_Instructions to follow:_ I'd like the data below restated word for word, with the pictures left out.
*** Opening of Exercise materials ***
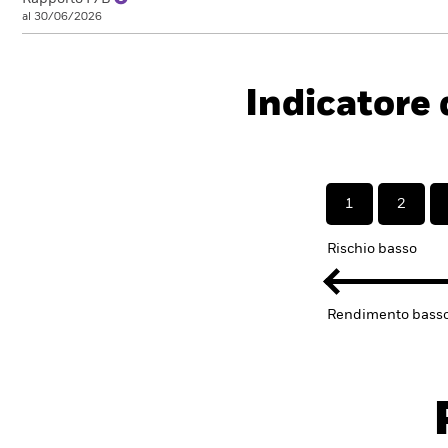
al 30/06/2026
Indicatore d
1
2
Rischio basso
Rendimento bass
*** Close of Exercise materials ***
_Task output:_
al 30/06/2026
Indicatore d
1
2
Rischio basso
Rendimento bass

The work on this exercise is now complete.